У меня даже не получается произнести это искренне.
Бентли поднимается со стула. Он подходит ко мне поближе и наклоняется. Все мои мышцы готовятся к принятию смерти.
– Помнишь, как мы поцеловались, Ханна? – говорит он мне на ухо.
– Ты поцеловал меня, – поправляю я. Меня беспокоит мой запах: изо рта все еще тянет перегаром, а штаны для йоги не просохли от мочи.
– Только потому, что ты этого хотела.
– Я люблю Уильяма.
– До сегодняшнего дня ты считала его убийцей.
– Нет, я считала, что он может быть убийцей. Есть разница.
– То есть этого недостаточно, чтобы не заводить отношений? – Бентли выпрямляется и складывает руки на груди. Он выглядит как человек, уверенный в своей правоте.
– А что насчет Вирджинии? Она знает, что ты сделал?
– Я не хочу говорить о Вирджинии.
Это не кажется честным условием дискуссии, но я не в том положении, чтобы спорить.
– Ладно, – говорю я. – Может, я и считала Уильяма виновным, может, мне и понравился твой поцелуй, и, может, я пользовалась деньгами твоей семьи. Ты это хотел услышать?
Бентли улыбается.
– Я знал, что тебе понравилось, когда я тебя поцеловал. Мне тоже понравилось.
Даже сейчас мне приятно, что такой мужчина, как Бентли, мог получить удовольствие от поцелуя со мной. Несмотря на все феминистические лозунги, я никогда не могла полностью избавиться от желания нравиться мужчинам. Я даже не уверена, что умею полностью наслаждаться собой. В те моменты, когда я люблю себя больше всего, я вижу себя чужими глазами.

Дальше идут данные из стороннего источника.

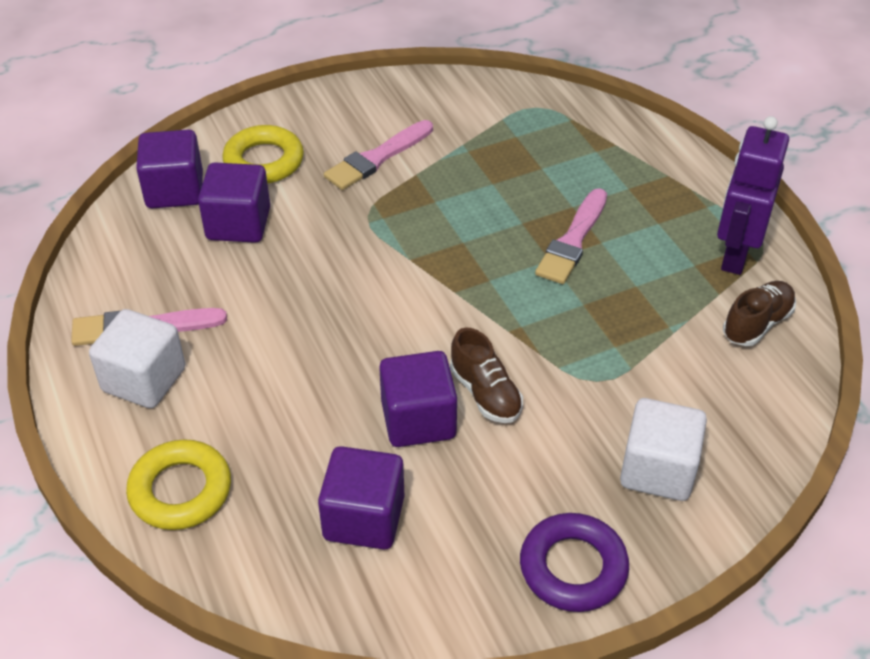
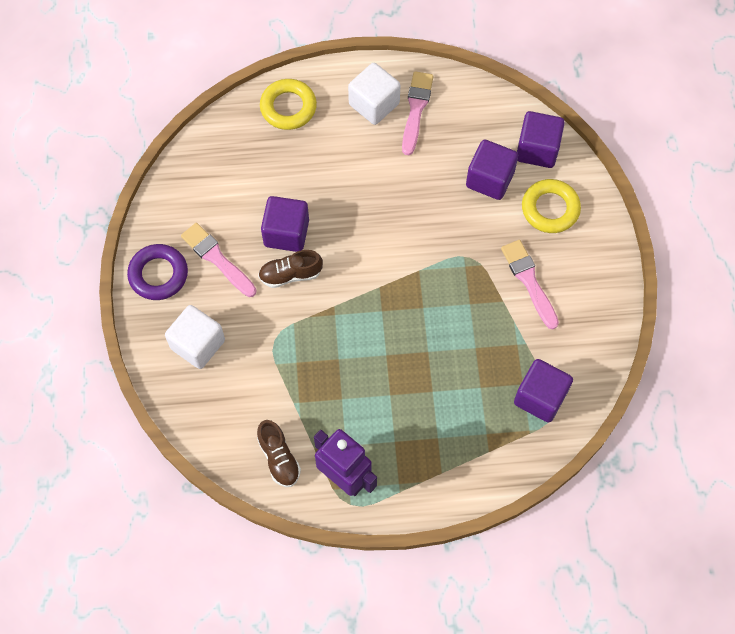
camera: 110 degrees right, 20 degrees up
(364, 518) = (233, 187): purple cube -> purple cube (540, 397)
(572, 241) = (398, 376): pink brush -> pink brush (217, 258)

Когда Бентли наклоняется для поцелуя, я принимаю его.
– Тебе понравилось?
Да, мне понравилось, и я ненавижу себя за это, но я уже много месяцев играю в эту игру. Нет большой разницы между поцелуем с мужчиной, которого ты считала серийным убийцей, и мужчиной, который действительно им является. Меня поражает мысль, что это, возможно, мой последний поцелуй в жизни. Что Бентли, возможно, последний мужчина, который прикоснется к моему телу, пока я еще жива и могу это чувствовать. Я столь о многом жалею, что бесполезно и перечислять.
Я снова целую Бентли в ответ. Я осознаю, что ждала этого – какого-то разрешения того вечера в баре. Только я не понимала, что, скорее всего, он разрешится моей смертью.
«Что бы ты сделала, если бы тебе оставалось жить двадцать четыре часа?» – как-то спросила я Меган.
«Съела бы столько мороженого, сколько смогу», – ответила она, и мы рассмеялись.
У меня нет мороженого. У меня есть лишь мужчина напротив.